Il a à peine le temps de passer la porte que M. X est appelé. Arrivé face au guichetier, il explique en quelques mots l’objet de son déplacement. Depuis l’intérieur de la cabine, seule la voix du guichetier lui parvient : « Vos parrainages, s’il vous plaît ». M. X reste interdit : il lui semblait bien qu’il suffisait de se déclarer pour voir son affaire validée… Il interroge le guichetier, qui lui répond simplement qu’il doit réunir un minimum de trois cents parrainages d’élus pour avoir le droit de se présenter. Des élus ? Mais M. X n’en connaît aucun ! En plus, la date limite de dépôt des candidatures est dans un mois à peine. Après un rapide calcul, il réalise que même en y passant ses nuits, il n’est pas sûr de pouvoir en trouver la moitié ! Il baisse les yeux sur son programme de trois papiers : c’est cent fois cela qu’il lui faudrait ! Rougissant, M. X comprend au silence du guichetier que son tour est passé. Il se retourne lentement et reprend le couloir par lequel il est entré.
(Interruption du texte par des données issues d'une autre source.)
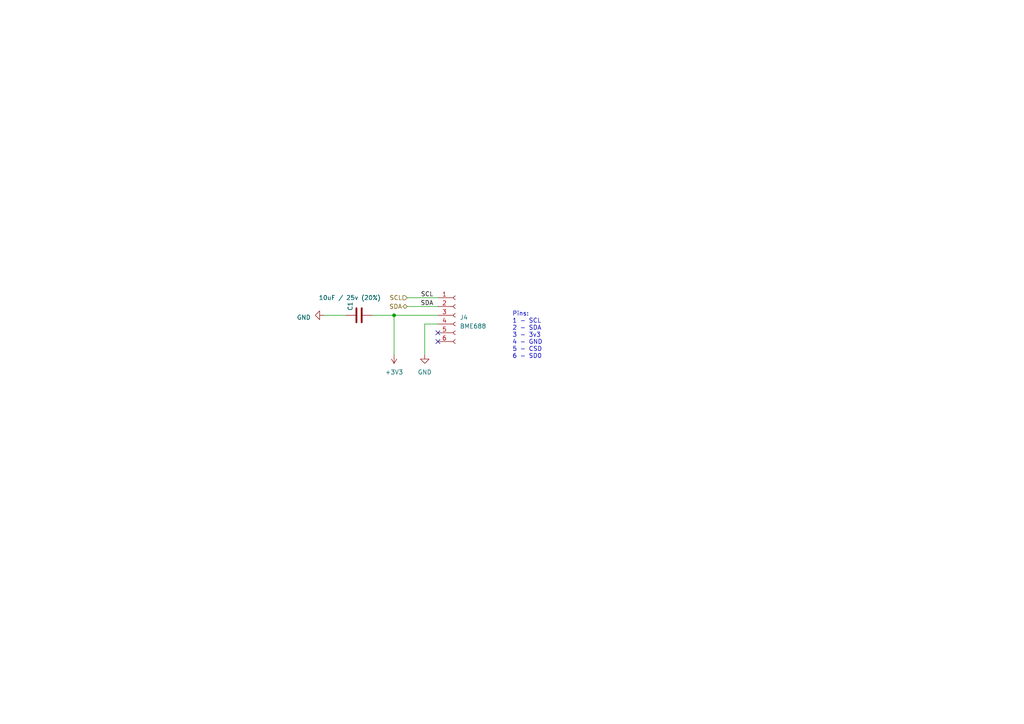
<source format=kicad_sch>
(kicad_sch (version 20230121) (generator eeschema)

  (uuid 6c80cb6d-f17b-4e10-a6ea-b55f9bec1d75)

  (paper "A4")

  

  (junction (at 114.3 91.44) (diameter 0) (color 0 0 0 0)
    (uuid 5760b8dc-611c-4886-a9a4-f1a30528ede5)
  )

  (no_connect (at 127 96.52) (uuid 00a10e68-4ac7-4991-9964-5f80f336c3c4))
  (no_connect (at 127 99.06) (uuid 81f4647f-69a2-42a2-b455-394dff001c73))

  (wire (pts (xy 93.98 91.44) (xy 100.33 91.44))
    (stroke (width 0) (type default))
    (uuid 406fb66c-a488-4954-96cc-4d91fe4110aa)
  )
  (wire (pts (xy 127 93.98) (xy 123.19 93.98))
    (stroke (width 0) (type default))
    (uuid 595e4c46-9e06-4cea-9b3e-bec910a0ea19)
  )
  (wire (pts (xy 114.3 91.44) (xy 127 91.44))
    (stroke (width 0) (type default))
    (uuid 8ec98bc9-57c9-4a8c-843f-95f245c67235)
  )
  (wire (pts (xy 118.11 86.36) (xy 127 86.36))
    (stroke (width 0) (type default))
    (uuid d2cb569f-895a-40b1-9349-0f2ceecc76b0)
  )
  (wire (pts (xy 114.3 91.44) (xy 114.3 102.87))
    (stroke (width 0) (type default))
    (uuid d5c5f315-9bea-4a7d-bb72-09d3ccb22bb8)
  )
  (wire (pts (xy 118.11 88.9) (xy 127 88.9))
    (stroke (width 0) (type default))
    (uuid dfeaddc0-10f2-41cb-9195-6871bca2b217)
  )
  (wire (pts (xy 123.19 93.98) (xy 123.19 102.87))
    (stroke (width 0) (type default))
    (uuid e0f38ab5-d59e-4265-9f8a-0deeb511fa2f)
  )
  (wire (pts (xy 107.95 91.44) (xy 114.3 91.44))
    (stroke (width 0) (type default))
    (uuid e8f1eeec-68c1-453a-bfa2-07671db26363)
  )

  (text "Pins:\n1 - SCL\n2 - SDA\n3 - 3v3\n4 - GND\n5 - CSD\n6 - SD0"
    (at 148.59 104.14 0)
    (effects (font (size 1.27 1.27)) (justify left bottom))
    (uuid 64950e6e-278b-4594-bbb9-c8949e9417cf)
  )

  (label "SCL" (at 125.73 86.36 180) (fields_autoplaced)
    (effects (font (size 1.27 1.27)) (justify right bottom))
    (uuid 76d4012e-d13e-4464-9b96-b8ed22b880cc)
  )
  (label "SDA" (at 125.73 88.9 180) (fields_autoplaced)
    (effects (font (size 1.27 1.27)) (justify right bottom))
    (uuid af4b1919-f11b-4baf-b4e2-f5267018302e)
  )

  (hierarchical_label "SCL" (shape input) (at 118.11 86.36 180) (fields_autoplaced)
    (effects (font (size 1.27 1.27)) (justify right))
    (uuid aba310e4-711c-44f0-91ef-98328f1d574e)
  )
  (hierarchical_label "SDA" (shape bidirectional) (at 118.11 88.9 180) (fields_autoplaced)
    (effects (font (size 1.27 1.27)) (justify right))
    (uuid c9b04132-28b8-4ef4-bdf3-e9c660a29d97)
  )

  (symbol (lib_id "power:+3V3") (at 114.3 102.87 180) (unit 1)
    (in_bom yes) (on_board yes) (dnp no) (fields_autoplaced)
    (uuid a19894a0-8afe-4a2f-a064-b766c867daf5)
    (property "Reference" "#PWR037" (at 114.3 99.06 0)
      (effects (font (size 1.27 1.27)) hide)
    )
    (property "Value" "+3V3" (at 114.3 107.95 0)
      (effects (font (size 1.27 1.27)))
    )
    (property "Footprint" "" (at 114.3 102.87 0)
      (effects (font (size 1.27 1.27)) hide)
    )
    (property "Datasheet" "" (at 114.3 102.87 0)
      (effects (font (size 1.27 1.27)) hide)
    )
    (pin "1" (uuid 23890dcc-1b33-4e47-bed6-64eff864a704))
    (instances
      (project "KwartzLab-SensorBoard-Rev1"
        (path "/02789d54-6086-45b9-8196-8325e6f33099/c02a2e1b-2015-4f65-a428-fd6b1f09a982"
          (reference "#PWR037") (unit 1)
        )
      )
    )
  )

  (symbol (lib_id "Connector:Conn_01x06_Socket") (at 132.08 91.44 0) (unit 1)
    (in_bom yes) (on_board yes) (dnp no) (fields_autoplaced)
    (uuid a4376900-f849-4c39-be32-a100b51dd4be)
    (property "Reference" "J4" (at 133.35 92.075 0)
      (effects (font (size 1.27 1.27)) (justify left))
    )
    (property "Value" "BME688" (at 133.35 94.615 0)
      (effects (font (size 1.27 1.27)) (justify left))
    )
    (property "Footprint" "BME688:Sparkfun BME688" (at 132.08 91.44 0)
      (effects (font (size 1.27 1.27)) hide)
    )
    (property "Datasheet" "~" (at 132.08 91.44 0)
      (effects (font (size 1.27 1.27)) hide)
    )
    (pin "1" (uuid 5277aa3d-b0fe-4055-b651-433e7bf164a8))
    (pin "2" (uuid 7fcc8259-749b-47a7-bfc3-a9b68905bcf7))
    (pin "3" (uuid 227ee183-7f43-402b-b6bd-c876d68a52b6))
    (pin "4" (uuid 21211d9f-e0e8-4470-8d98-59071273f6e7))
    (pin "5" (uuid 6601e31f-1da1-4192-ae24-caaa941b896f))
    (pin "6" (uuid 0d55ef2c-563f-4c46-a8e1-277ccee95241))
    (instances
      (project "KwartzLab-SensorBoard-Rev1"
        (path "/02789d54-6086-45b9-8196-8325e6f33099/c02a2e1b-2015-4f65-a428-fd6b1f09a982"
          (reference "J4") (unit 1)
        )
      )
    )
  )

  (symbol (lib_id "Device:C") (at 104.14 91.44 270) (unit 1)
    (in_bom yes) (on_board yes) (dnp no)
    (uuid b9859a0b-5aed-4884-99f6-becba439df9d)
    (property "Reference" "C1" (at 101.6 90.17 0)
      (effects (font (size 1.27 1.27)) (justify right))
    )
    (property "Value" "10uF / 25v (20%)" (at 110.49 86.36 90)
      (effects (font (size 1.27 1.27)) (justify right))
    )
    (property "Footprint" "Capacitor_SMD:C_0603_1608Metric" (at 100.33 92.4052 0)
      (effects (font (size 1.27 1.27)) hide)
    )
    (property "Datasheet" "~" (at 104.14 91.44 0)
      (effects (font (size 1.27 1.27)) hide)
    )
    (pin "1" (uuid 849cf9c3-2eb9-4174-ad9b-263bb3b23c4c))
    (pin "2" (uuid 3b53f201-0c17-4c02-974c-1179a6e8dcda))
    (instances
      (project "KwartzLab-SensorBoard-Rev1"
        (path "/02789d54-6086-45b9-8196-8325e6f33099/2426fcd9-5a43-41a7-b855-a8909e878faf"
          (reference "C1") (unit 1)
        )
        (path "/02789d54-6086-45b9-8196-8325e6f33099/68d5b5c7-31c5-4552-a893-489818f778f1"
          (reference "C?") (unit 1)
        )
        (path "/02789d54-6086-45b9-8196-8325e6f33099/66eecc35-0b43-4e31-b9eb-b73c08c608a6"
          (reference "C11") (unit 1)
        )
        (path "/02789d54-6086-45b9-8196-8325e6f33099/c02a2e1b-2015-4f65-a428-fd6b1f09a982"
          (reference "C13") (unit 1)
        )
      )
      (project "ic_esp32_wroom_32"
        (path "/836076e6-9e6b-40f6-ae50-4a2b99b36357"
          (reference "C1") (unit 1)
        )
      )
      (project "ic_esp32_c3_mini"
        (path "/e97df847-49dd-43a4-b7f5-00448f4c7aca"
          (reference "C?") (unit 1)
        )
      )
    )
  )

  (symbol (lib_id "power:GND") (at 93.98 91.44 270) (unit 1)
    (in_bom yes) (on_board yes) (dnp no) (fields_autoplaced)
    (uuid ec002b88-e729-42df-b4cc-ccb4a0a3f066)
    (property "Reference" "#PWR032" (at 87.63 91.44 0)
      (effects (font (size 1.27 1.27)) hide)
    )
    (property "Value" "GND" (at 90.17 92.075 90)
      (effects (font (size 1.27 1.27)) (justify right))
    )
    (property "Footprint" "" (at 93.98 91.44 0)
      (effects (font (size 1.27 1.27)) hide)
    )
    (property "Datasheet" "" (at 93.98 91.44 0)
      (effects (font (size 1.27 1.27)) hide)
    )
    (pin "1" (uuid 1fcf2ad2-5bfd-4da9-a98a-57670111a499))
    (instances
      (project "KwartzLab-SensorBoard-Rev1"
        (path "/02789d54-6086-45b9-8196-8325e6f33099/66eecc35-0b43-4e31-b9eb-b73c08c608a6"
          (reference "#PWR032") (unit 1)
        )
        (path "/02789d54-6086-45b9-8196-8325e6f33099/c02a2e1b-2015-4f65-a428-fd6b1f09a982"
          (reference "#PWR036") (unit 1)
        )
      )
    )
  )

  (symbol (lib_id "power:GND") (at 123.19 102.87 0) (unit 1)
    (in_bom yes) (on_board yes) (dnp no) (fields_autoplaced)
    (uuid f3b8ab54-ae00-46bf-a5b4-7d8f516b814e)
    (property "Reference" "#PWR038" (at 123.19 109.22 0)
      (effects (font (size 1.27 1.27)) hide)
    )
    (property "Value" "GND" (at 123.19 107.95 0)
      (effects (font (size 1.27 1.27)))
    )
    (property "Footprint" "" (at 123.19 102.87 0)
      (effects (font (size 1.27 1.27)) hide)
    )
    (property "Datasheet" "" (at 123.19 102.87 0)
      (effects (font (size 1.27 1.27)) hide)
    )
    (pin "1" (uuid dcaca349-556a-4587-9d37-2862c860b11a))
    (instances
      (project "KwartzLab-SensorBoard-Rev1"
        (path "/02789d54-6086-45b9-8196-8325e6f33099/c02a2e1b-2015-4f65-a428-fd6b1f09a982"
          (reference "#PWR038") (unit 1)
        )
      )
    )
  )
)

</source>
En sortant du bâtiment, désemparé, M. X aperçoit l’homme qui l’a précédé au guichet, tristement assis sur un banc public, et qui semble sangloter. Il s’approche, se sentant comme solidaire de la peine de cet inconnu lui aussi rejeté, et vient à nouveau s’asseoir à ses côtés. Le reconnaissant, l’homme ne peut retenir un ricanement et, avec une pointe de désespoir dans la voix, lui demande : « Il m’en manquait tout juste douze et ils ont quand même refusé. Et vous, vous en aviez combien ? »
M. X ne répond pas, perdu dans ses pensées. En soupirant, son voisin ajoute :
- Vous voyez, nous voilà tous les deux sur le banc des recalés.